Saved data entries:
****

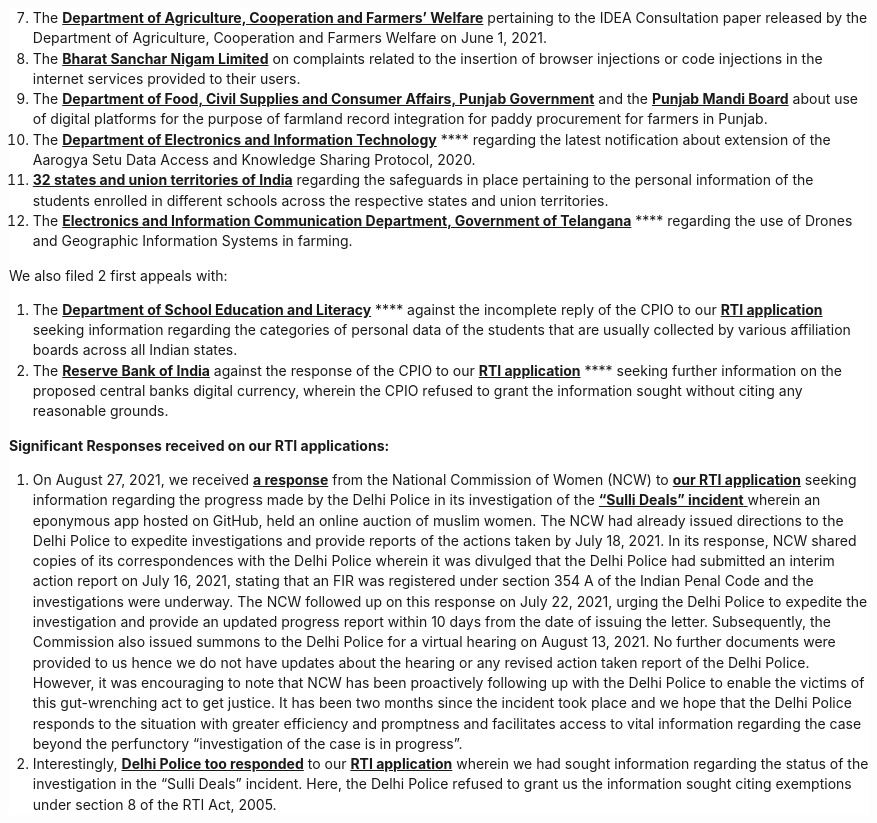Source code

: 7. The [**Department of Agriculture, Cooperation and Farmers’ Welfare**](https://drive.google.com/file/d/18wGJpAeLC8vFJVdFE-rTI5JucQfnq3X7/view?usp=sharing) pertaining to the IDEA Consultation paper released by the Department of Agriculture, Cooperation and Farmers Welfare on June 1, 2021.
8. The [**Bharat Sanchar Nigam Limited**](https://drive.google.com/file/d/13kvCnk7WhfCSFKy8OJ9jgJBIqJ4FiLjD/view?usp=sharing) on complaints related to the insertion of browser injections or code injections in the internet services provided to their users.
9. The [**Department of Food, Civil Supplies and Consumer Affairs, Punjab Government**](https://drive.google.com/file/d/10PieXtxJkB4hnIXFiVyaFgfaKzLyCTSm/view?usp=sharing) and the [**Punjab Mandi Board**](https://drive.google.com/file/d/1aqqVCRujUFWHvNFSaAO16UySVrJNNjE9/view?usp=sharing) about use of digital platforms for the purpose of farmland record integration for paddy procurement for farmers in Punjab.
10. The [**Department of Electronics and Information Technology**](https://drive.google.com/file/d/1Cs78Md37XylyE0yv7qAqPonxMjKNToh6/view?usp=sharing) **** regarding the latest notification about extension of the Aarogya Setu Data Access and Knowledge Sharing Protocol, 2020.
11. [**32 states and union territories of India**](https://drive.google.com/file/d/1chtd3lhG3ulrAohnlP4T97z5p-c6Oak9/view?usp=sharing) regarding the safeguards in place pertaining to the personal information of the students enrolled in different schools across the respective states and union territories.
12. The [**Electronics and Information Communication Department, Government of Telangana**](https://drive.google.com/file/d/1MtysOGQv3hmEka1MOastEnAwLULOs4lj/view?usp=sharing) **** regarding the use of Drones and Geographic Information Systems in farming.

We also filed 2 first appeals with:

1. The [**Department of School Education and Literacy**](https://drive.google.com/file/d/1drxy9dZ2mQN3EkY4GPnofpkkBDTFjoev/view?usp=sharing) **** against the incomplete reply of the CPIO to our [**RTI application**](https://drive.google.com/file/d/15MU4JUHyJtO5E5pHQZdq_iQBmCG_aNaa/view?usp=sharing) seeking information ​​regarding the categories of personal data of the students that are usually collected by various affiliation boards across all Indian states.
2. The [**Reserve Bank of India**](https://drive.google.com/file/d/1x0xLfAuDIC5m4TikndMQ_tXUiuBNvTNe/view?usp=sharing) against the response of the CPIO to our [**RTI application**](https://drive.google.com/file/d/1zFG_89DIAIyySL8U8N4YUE6COY7iXi0z/view?usp=sharing) **** seeking further information on the proposed central banks digital currency, wherein the CPIO refused to grant the information sought without citing any reasonable grounds.

**Significant Responses received on our RTI applications:**

1. On August 27, 2021, we received [**a response**](https://drive.google.com/file/d/1rBKyFuYmkv_FThqO90SeknrkePw6gsWR/view?usp=sharing) from the National Commission of Women (NCW) to [**our RTI application**](https://drive.google.com/file/d/11xtG3fDoWtBVJamWxDTRizxv3qx5X1kw/view?usp=sharing) seeking information regarding the progress made by the Delhi Police in its investigation of the  [**“Sulli Deals” incident** ](https://internetfreedom.in/womens-safety-on-the-internet-intersectionality/) wherein an eponymous app hosted on GitHub, held an online auction of muslim women. The NCW had already issued directions to the Delhi Police to expedite investigations and provide reports of the actions taken by July 18, 2021. In its response, NCW shared copies of its correspondences with the Delhi Police wherein it was divulged that the Delhi Police had submitted an interim action report on July 16, 2021, stating that an FIR was registered under section 354 A of the Indian Penal Code and the investigations were underway. The NCW followed up on this response on July 22, 2021, urging the Delhi Police to expedite the investigation and provide an updated progress report within 10 days from the date of issuing the letter. Subsequently, the Commission also issued summons to the Delhi Police for a virtual hearing on August 13, 2021. No further documents were provided to us hence we do not have updates about the hearing or any revised action taken report of the Delhi Police. However, it was encouraging to note that NCW has been proactively following up with the Delhi Police to enable the victims of this gut-wrenching act to get justice. It has been two months since the incident took place and we hope that the Delhi Police responds to the situation with greater efficiency and promptness and facilitates access to vital information regarding the case beyond the perfunctory “investigation of the case is in progress”.
2. Interestingly, [**Delhi Police too responded**](https://drive.google.com/file/d/11OAxKkLY5QG3rSxp_VJLJ-NQOKRfSzGW/view?usp=sharing) to our [**RTI application**](https://drive.google.com/file/d/10d3dMA1S2uAKHbOdq1dt0qVrz_53xirW/view?usp=sharing) wherein we had sought information regarding the status of the investigation in the “Sulli Deals” incident. Here, the Delhi Police refused to grant us the information sought citing exemptions under section 8 of the RTI Act, 2005.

****

● Required action:
Once the pictures are removed, write out all of the entries above exactly.

● Reply to the task:
Source code

: 7. The [**Department of Agriculture, Cooperation and Farmers’ Welfare**](https://drive.google.com/file/d/18wGJpAeLC8vFJVdFE-rTI5JucQfnq3X7/view?usp=sharing) pertaining to the IDEA Consultation paper released by the Department of Agriculture, Cooperation and Farmers Welfare on June 1, 2021.
8. The [**Bharat Sanchar Nigam Limited**](https://drive.google.com/file/d/13kvCnk7WhfCSFKy8OJ9jgJBIqJ4FiLjD/view?usp=sharing) on complaints related to the insertion of browser injections or code injections in the internet services provided to their users.
9. The [**Department of Food, Civil Supplies and Consumer Affairs, Punjab Government**](https://drive.google.com/file/d/10PieXtxJkB4hnIXFiVyaFgfaKzLyCTSm/view?usp=sharing) and the [**Punjab Mandi Board**](https://drive.google.com/file/d/1aqqVCRujUFWHvNFSaAO16UySVrJNNjE9/view?usp=sharing) about use of digital platforms for the purpose of farmland record integration for paddy procurement for farmers in Punjab.
10. The [**Department of Electronics and Information Technology**](https://drive.google.com/file/d/1Cs78Md37XylyE0yv7qAqPonxMjKNToh6/view?usp=sharing) **** regarding the latest notification about extension of the Aarogya Setu Data Access and Knowledge Sharing Protocol, 2020.
11. [**32 states and union territories of India**](https://drive.google.com/file/d/1chtd3lhG3ulrAohnlP4T97z5p-c6Oak9/view?usp=sharing) regarding the safeguards in place pertaining to the personal information of the students enrolled in different schools across the respective states and union territories.
12. The [**Electronics and Information Communication Department, Government of Telangana**](https://drive.google.com/file/d/1MtysOGQv3hmEka1MOastEnAwLULOs4lj/view?usp=sharing) **** regarding the use of Drones and Geographic Information Systems in farming.

We also filed 2 first appeals with:

1. The [**Department of School Education and Literacy**](https://drive.google.com/file/d/1drxy9dZ2mQN3EkY4GPnofpkkBDTFjoev/view?usp=sharing) **** against the incomplete reply of the CPIO to our [**RTI application**](https://drive.google.com/file/d/15MU4JUHyJtO5E5pHQZdq_iQBmCG_aNaa/view?usp=sharing) seeking information ​​regarding the categories of personal data of the students that are usually collected by various affiliation boards across all Indian states.
2. The [**Reserve Bank of India**](https://drive.google.com/file/d/1x0xLfAuDIC5m4TikndMQ_tXUiuBNvTNe/view?usp=sharing) against the response of the CPIO to our [**RTI application**](https://drive.google.com/file/d/1zFG_89DIAIyySL8U8N4YUE6COY7iXi0z/view?usp=sharing) **** seeking further information on the proposed central banks digital currency, wherein the CPIO refused to grant the information sought without citing any reasonable grounds.

**Significant Responses received on our RTI applications:**

1. On August 27, 2021, we received [**a response**](https://drive.google.com/file/d/1rBKyFuYmkv_FThqO90SeknrkePw6gsWR/view?usp=sharing) from the National Commission of Women (NCW) to [**our RTI application**](https://drive.google.com/file/d/11xtG3fDoWtBVJamWxDTRizxv3qx5X1kw/view?usp=sharing) seeking information regarding the progress made by the Delhi Police in its investigation of the  [**“Sulli Deals” incident** ](https://internetfreedom.in/womens-safety-on-the-internet-intersectionality/) wherein an eponymous app hosted on GitHub, held an online auction of muslim women. The NCW had already issued directions to the Delhi Police to expedite investigations and provide reports of the actions taken by July 18, 2021. In its response, NCW shared copies of its correspondences with the Delhi Police wherein it was divulged that the Delhi Police had submitted an interim action report on July 16, 2021, stating that an FIR was registered under section 354 A of the Indian Penal Code and the investigations were underway. The NCW followed up on this response on July 22, 2021, urging the Delhi Police to expedite the investigation and provide an updated progress report within 10 days from the date of issuing the letter. Subsequently, the Commission also issued summons to the Delhi Police for a virtual hearing on August 13, 2021. No further documents were provided to us hence we do not have updates about the hearing or any revised action taken report of the Delhi Police. However, it was encouraging to note that NCW has been proactively following up with the Delhi Police to enable the victims of this gut-wrenching act to get justice. It has been two months since the incident took place and we hope that the Delhi Police responds to the situation with greater efficiency and promptness and facilitates access to vital information regarding the case beyond the perfunctory “investigation of the case is in progress”.
2. Interestingly, [**Delhi Police too responded**](https://drive.google.com/file/d/11OAxKkLY5QG3rSxp_VJLJ-NQOKRfSzGW/view?usp=sharing) to our [**RTI application**](https://drive.google.com/file/d/10d3dMA1S2uAKHbOdq1dt0qVrz_53xirW/view?usp=sharing) wherein we had sought information regarding the status of the investigation in the “Sulli Deals” incident. Here, the Delhi Police refused to grant us the information sought citing exemptions under section 8 of the RTI Act, 2005.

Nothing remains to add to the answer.